• _What to work on_:
The answer is every line of the records that holds the word "linejoin", copied in full.

• _The data_:
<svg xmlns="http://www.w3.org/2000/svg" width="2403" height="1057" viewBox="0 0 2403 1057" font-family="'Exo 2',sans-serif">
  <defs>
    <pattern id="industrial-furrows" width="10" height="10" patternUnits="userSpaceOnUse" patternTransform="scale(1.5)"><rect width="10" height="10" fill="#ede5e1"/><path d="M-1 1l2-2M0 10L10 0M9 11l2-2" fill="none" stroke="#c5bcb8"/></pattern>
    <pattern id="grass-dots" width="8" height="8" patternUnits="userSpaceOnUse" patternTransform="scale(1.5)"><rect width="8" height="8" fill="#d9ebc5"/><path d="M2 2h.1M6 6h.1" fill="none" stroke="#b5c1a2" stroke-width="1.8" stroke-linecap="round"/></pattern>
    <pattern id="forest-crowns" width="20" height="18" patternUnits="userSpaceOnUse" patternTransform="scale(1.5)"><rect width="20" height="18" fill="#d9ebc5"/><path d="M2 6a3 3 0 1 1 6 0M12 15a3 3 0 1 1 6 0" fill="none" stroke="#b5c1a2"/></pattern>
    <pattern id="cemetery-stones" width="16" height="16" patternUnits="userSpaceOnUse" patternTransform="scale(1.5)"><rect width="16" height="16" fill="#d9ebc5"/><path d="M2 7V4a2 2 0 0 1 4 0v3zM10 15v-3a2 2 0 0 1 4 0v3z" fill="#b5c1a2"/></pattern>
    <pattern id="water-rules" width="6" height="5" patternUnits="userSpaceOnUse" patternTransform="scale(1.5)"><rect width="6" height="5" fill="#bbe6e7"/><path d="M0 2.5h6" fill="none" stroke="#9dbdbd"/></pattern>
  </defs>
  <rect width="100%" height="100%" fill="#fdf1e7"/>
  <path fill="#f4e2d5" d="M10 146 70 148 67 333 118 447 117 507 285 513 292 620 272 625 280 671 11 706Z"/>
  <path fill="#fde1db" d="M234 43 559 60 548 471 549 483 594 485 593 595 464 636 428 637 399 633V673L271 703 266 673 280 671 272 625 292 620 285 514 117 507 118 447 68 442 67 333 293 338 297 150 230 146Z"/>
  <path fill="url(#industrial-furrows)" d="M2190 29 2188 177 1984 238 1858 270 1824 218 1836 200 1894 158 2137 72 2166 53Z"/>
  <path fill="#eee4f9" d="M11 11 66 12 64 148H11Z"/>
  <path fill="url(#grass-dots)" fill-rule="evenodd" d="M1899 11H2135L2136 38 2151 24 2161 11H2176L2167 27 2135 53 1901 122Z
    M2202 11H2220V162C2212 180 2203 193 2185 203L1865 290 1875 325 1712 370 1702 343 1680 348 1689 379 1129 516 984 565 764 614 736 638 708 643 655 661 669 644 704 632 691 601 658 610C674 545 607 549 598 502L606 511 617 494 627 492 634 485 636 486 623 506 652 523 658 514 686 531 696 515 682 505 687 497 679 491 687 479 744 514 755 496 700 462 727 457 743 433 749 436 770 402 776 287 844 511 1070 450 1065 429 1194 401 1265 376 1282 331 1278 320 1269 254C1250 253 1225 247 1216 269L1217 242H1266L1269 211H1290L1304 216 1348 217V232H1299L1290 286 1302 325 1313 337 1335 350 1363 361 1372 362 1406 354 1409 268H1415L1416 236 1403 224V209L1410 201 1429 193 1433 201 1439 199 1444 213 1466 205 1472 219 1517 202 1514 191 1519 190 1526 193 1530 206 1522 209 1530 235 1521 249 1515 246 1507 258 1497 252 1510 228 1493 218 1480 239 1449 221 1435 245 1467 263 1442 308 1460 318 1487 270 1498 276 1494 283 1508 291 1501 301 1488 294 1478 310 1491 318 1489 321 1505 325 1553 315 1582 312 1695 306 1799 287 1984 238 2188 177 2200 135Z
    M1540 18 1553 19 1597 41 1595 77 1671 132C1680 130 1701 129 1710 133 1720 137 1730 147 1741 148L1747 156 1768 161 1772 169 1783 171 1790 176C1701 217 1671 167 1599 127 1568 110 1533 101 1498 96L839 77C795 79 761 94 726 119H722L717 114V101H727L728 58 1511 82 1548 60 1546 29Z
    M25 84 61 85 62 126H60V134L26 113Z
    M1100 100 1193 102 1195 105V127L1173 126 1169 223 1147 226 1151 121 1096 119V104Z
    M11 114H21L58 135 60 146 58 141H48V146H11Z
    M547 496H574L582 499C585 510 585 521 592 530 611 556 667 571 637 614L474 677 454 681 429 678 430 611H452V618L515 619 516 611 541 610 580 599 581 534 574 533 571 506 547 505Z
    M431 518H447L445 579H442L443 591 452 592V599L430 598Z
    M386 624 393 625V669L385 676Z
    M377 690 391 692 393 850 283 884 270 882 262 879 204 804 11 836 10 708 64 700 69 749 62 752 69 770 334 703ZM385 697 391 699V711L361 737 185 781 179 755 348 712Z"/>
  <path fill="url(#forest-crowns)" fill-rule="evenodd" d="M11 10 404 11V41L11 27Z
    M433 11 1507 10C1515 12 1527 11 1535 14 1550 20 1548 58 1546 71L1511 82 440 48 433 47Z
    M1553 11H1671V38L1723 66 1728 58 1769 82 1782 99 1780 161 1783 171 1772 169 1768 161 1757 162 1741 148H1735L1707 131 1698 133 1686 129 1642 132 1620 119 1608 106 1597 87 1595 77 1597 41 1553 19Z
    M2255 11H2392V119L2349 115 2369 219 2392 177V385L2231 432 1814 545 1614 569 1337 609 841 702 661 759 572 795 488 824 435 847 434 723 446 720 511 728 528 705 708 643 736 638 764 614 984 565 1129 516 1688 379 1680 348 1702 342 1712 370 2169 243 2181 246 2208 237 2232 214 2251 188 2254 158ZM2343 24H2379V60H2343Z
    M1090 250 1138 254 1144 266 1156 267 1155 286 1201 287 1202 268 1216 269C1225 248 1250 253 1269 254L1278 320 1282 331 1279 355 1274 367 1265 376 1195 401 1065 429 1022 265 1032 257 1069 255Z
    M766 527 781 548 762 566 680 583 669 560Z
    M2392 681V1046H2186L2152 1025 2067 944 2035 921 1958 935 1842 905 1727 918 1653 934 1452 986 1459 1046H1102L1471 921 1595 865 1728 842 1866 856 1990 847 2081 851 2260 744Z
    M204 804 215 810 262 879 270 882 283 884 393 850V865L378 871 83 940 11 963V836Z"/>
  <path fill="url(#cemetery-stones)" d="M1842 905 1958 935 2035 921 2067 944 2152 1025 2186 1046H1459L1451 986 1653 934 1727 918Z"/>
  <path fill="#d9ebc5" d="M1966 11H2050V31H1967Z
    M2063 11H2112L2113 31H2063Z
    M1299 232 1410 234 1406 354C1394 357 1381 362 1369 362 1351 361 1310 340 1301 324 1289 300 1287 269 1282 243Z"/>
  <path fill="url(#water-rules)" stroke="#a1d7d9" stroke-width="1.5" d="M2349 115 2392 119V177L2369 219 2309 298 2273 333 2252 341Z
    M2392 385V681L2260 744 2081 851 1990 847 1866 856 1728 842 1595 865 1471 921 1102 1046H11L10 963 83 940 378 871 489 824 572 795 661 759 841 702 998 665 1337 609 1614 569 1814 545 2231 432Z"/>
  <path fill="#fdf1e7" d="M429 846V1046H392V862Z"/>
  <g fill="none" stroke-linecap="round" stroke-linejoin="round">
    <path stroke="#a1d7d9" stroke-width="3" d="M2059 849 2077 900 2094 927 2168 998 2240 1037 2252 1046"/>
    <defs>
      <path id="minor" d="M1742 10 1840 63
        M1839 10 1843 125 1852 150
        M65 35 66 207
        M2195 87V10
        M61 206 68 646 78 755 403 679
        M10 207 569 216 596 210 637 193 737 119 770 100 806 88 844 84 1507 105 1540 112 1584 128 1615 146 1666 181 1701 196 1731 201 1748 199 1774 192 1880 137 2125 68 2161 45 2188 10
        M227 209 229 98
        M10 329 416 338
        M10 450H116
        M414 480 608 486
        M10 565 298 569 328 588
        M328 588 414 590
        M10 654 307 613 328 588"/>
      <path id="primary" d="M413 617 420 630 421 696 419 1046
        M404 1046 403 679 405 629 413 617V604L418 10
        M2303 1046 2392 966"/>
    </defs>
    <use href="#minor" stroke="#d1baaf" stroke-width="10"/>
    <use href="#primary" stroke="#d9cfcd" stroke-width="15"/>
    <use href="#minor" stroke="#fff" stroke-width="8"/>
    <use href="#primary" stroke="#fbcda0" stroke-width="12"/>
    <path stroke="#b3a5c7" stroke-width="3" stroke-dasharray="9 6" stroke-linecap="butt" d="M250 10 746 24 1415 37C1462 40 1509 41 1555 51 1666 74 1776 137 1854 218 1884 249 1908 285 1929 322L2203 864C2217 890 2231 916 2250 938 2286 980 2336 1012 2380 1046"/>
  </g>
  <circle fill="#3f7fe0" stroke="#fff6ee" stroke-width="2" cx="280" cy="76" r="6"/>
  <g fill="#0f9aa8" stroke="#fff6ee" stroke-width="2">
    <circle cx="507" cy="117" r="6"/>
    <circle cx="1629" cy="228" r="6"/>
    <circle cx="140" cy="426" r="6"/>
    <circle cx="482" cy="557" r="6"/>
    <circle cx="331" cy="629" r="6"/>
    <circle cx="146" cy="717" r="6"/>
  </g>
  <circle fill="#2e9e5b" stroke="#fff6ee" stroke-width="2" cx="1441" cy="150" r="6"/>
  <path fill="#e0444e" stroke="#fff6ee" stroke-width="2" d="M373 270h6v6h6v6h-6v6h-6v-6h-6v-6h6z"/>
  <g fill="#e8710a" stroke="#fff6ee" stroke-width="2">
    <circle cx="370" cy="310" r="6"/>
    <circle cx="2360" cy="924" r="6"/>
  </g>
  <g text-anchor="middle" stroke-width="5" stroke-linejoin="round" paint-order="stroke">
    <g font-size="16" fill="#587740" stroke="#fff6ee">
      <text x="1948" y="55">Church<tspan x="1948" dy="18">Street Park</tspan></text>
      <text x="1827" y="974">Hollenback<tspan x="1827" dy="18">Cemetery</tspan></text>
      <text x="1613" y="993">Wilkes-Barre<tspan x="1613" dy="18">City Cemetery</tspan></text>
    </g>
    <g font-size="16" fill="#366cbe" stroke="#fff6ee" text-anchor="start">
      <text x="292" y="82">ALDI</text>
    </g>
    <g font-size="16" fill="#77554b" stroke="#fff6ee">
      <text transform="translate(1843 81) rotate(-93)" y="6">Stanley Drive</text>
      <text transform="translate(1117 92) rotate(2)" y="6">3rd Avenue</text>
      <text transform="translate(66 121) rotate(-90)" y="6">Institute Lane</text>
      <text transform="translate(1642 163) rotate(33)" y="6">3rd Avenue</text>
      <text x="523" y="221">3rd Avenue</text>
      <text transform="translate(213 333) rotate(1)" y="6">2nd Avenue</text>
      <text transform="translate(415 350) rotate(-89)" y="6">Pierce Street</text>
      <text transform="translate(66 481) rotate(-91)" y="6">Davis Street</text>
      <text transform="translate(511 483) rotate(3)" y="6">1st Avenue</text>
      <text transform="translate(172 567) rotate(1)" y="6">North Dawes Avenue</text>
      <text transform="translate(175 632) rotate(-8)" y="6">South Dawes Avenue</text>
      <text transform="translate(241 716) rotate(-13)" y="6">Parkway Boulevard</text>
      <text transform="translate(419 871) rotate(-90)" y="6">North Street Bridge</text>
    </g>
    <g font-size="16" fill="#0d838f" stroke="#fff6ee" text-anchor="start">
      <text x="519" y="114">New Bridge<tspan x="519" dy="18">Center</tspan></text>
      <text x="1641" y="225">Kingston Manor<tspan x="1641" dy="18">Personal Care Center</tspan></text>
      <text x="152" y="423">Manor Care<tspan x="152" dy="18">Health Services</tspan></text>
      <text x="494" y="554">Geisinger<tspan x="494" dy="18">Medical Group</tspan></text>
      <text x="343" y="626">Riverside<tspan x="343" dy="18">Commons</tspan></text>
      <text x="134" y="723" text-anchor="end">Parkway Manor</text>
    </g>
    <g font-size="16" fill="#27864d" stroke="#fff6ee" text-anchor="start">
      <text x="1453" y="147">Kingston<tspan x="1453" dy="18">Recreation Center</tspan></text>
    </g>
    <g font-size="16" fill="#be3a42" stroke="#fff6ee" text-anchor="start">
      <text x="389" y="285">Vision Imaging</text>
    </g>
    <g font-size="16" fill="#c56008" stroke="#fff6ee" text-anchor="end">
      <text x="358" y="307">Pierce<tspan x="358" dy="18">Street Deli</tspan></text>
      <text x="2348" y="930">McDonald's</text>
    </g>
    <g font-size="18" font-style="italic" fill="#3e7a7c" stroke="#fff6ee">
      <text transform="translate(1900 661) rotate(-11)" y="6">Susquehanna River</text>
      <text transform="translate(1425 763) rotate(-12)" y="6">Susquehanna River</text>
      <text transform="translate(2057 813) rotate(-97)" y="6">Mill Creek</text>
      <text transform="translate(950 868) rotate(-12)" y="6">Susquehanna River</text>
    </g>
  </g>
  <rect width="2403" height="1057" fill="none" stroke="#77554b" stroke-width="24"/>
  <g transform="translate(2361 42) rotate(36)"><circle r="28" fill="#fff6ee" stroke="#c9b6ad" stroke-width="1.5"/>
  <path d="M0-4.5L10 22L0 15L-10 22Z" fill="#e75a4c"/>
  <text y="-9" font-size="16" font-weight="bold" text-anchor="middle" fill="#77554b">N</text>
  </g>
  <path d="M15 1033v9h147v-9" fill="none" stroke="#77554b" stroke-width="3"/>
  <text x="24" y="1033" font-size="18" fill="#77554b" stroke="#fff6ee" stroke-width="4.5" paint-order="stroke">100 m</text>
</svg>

• _Response to this task_:
  <g fill="none" stroke-linecap="round" stroke-linejoin="round">
  <g text-anchor="middle" stroke-width="5" stroke-linejoin="round" paint-order="stroke">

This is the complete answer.